INSTRUCTIONS FOR THE TASK: All records below are to be duplicated exactly, with every picture excluded.

┌─ LISTED ENTRIES

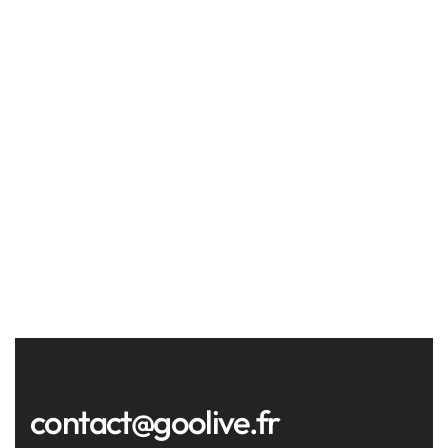
contact@goolive.fr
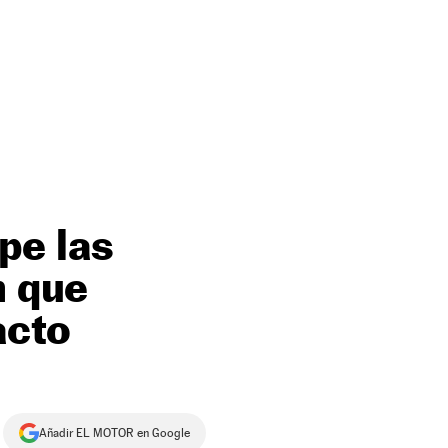
pe las
n que
acto
Añadir EL MOTOR en Google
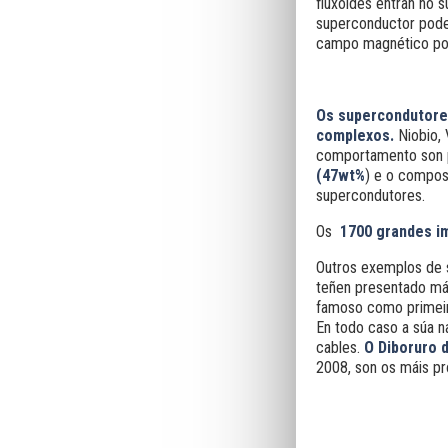
fluxoides entran no 
superconductor pode 
campo magnético pod
Os supercondutores
complexos.
Niobio, 
comportamento son 
(47wt%
) e o compos
supercondutores.
Os
1700 grandes i
Outros exemplos de 
teñen presentado mái
famoso como primeiro
En todo caso a súa n
cables.
O Diboruro 
2008, son os máis pr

└─

EXERCISE SOLUTION:
contact@goolive.fr
pe las
n que
acto
Añadir EL MOTOR en Google
fluxoides entran no 
superconductor pode 
campo magnético pod
Os supercondutores
complexos.
Niobio, 
comportamento son 
(47wt%
) e o compos
supercondutores.
Os
1700 grandes i
Outros exemplos de 
teñen presentado mái
famoso como primeiro
En todo caso a súa n
cables.
O Diboruro 
2008, son os máis pr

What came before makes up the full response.